Turning and Burning
March 16, 2010
Entry Details

# 909
Jeannie Ureno
Catonsville, MD
Dimensions (inches):  
  Width:   11 3/4
  Height:   11 3/4
  Depth:   1 3/4
Materials:   Maple, Carnauba Wax, Alcohol-based Aniline Dye,
detail master IV burning system with changable tips

My father is a woodturner and over the past few years he has handed me some of his turned peices to enhance.  I have embellished them mostly with acrylic paints by painting flowers and designs.  A couple years ago he asked me to try pyrography on one of his pieces.  I had never done this before but I figured, why not,  try it, it's just another medium. Well, I loved it.

Last year he taught me how to turn and I also took a small class on it. I have only turned a dozen pieces or so.  I recently turned this bowl for the purpose of using the rim for my picture.  

I normally do not use stencils or trace or draw on the wood.  I freehand with the pyrography pen on most everything I do.  It leaves you no room for mistakes by doing it this way, but its but its the way I paint and draw.  Recently, some local woodturners wanted me to show them how to burn so to make it easier to show them I divided this bowl into four sections, drew my picture within one section, then transferred the picture onto the rest of the bowl.  I was then able to show them in steps how the process went.  Later I finished up the bowl and decided to enter it.

I have recently been using aniline dyes on the wood to enhance the pyrography.
I usually use the dyes fairly bright.  I use alcohol to help the dyes flow and use a watercolor technique dipping the alcohol with the dye to build the color from
light to dark. On this piece I decided to give just a hint of color so the pyrography
was more pronounced.   I don't know much about finishing yet and I don't have much on hand to complete this process.  So I polished it with carnauba wax.  

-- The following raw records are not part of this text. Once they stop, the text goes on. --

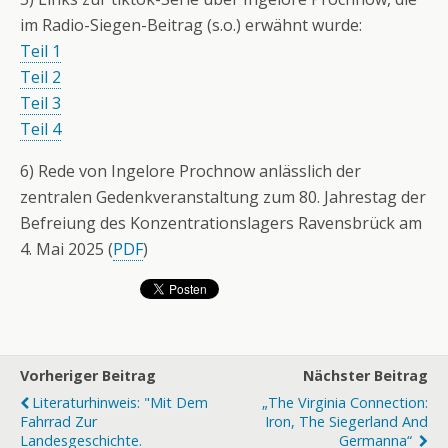
im Radio-Siegen-Beitrag (s.o.) erwähnt wurde:
Teil 1
Teil 2
Teil 3
Teil 4
6) Rede von Ingelore Prochnow anlässlich der
zentralen Gedenkveranstaltung zum 80. Jahrestag der
Befreiung des Konzentrationslagers Ravensbrück am
4. Mai 2025 (
PDF
)
Vorheriger Beitrag
Nächster Beitrag
Literaturhinweis: "Mit Dem
„The Virginia Connection:
Fahrrad Zur
Iron, The Siegerland And
Landesgeschichte.
Germanna“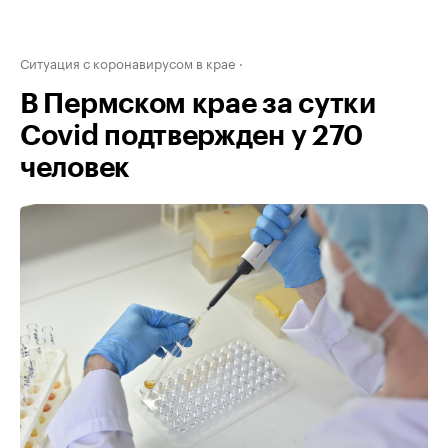
Ситуация с коронавирусом в крае
В Пермском крае за сутки
Covid подтвержден у 270
человек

I like to finish the bottom of each piece with something from the main piece, such as a leaf, flower or scene.  

Judges Comments
Andi : The pyrography is nicely done and works very well with this platter form. Completing the design with the detail on the foot is really great as is the gentle coloring effects that complement the wood.
Graeme : Nice turning and great pyrography, I like the subtle use of colour.
Molly : As a beginning turner, the platter is well executed. The bead where the rim and bowl meet provides a crisp and deliberate transition, strengthening the overall piece. The pyrography looks well done, while the subtle coloring provides additional depth.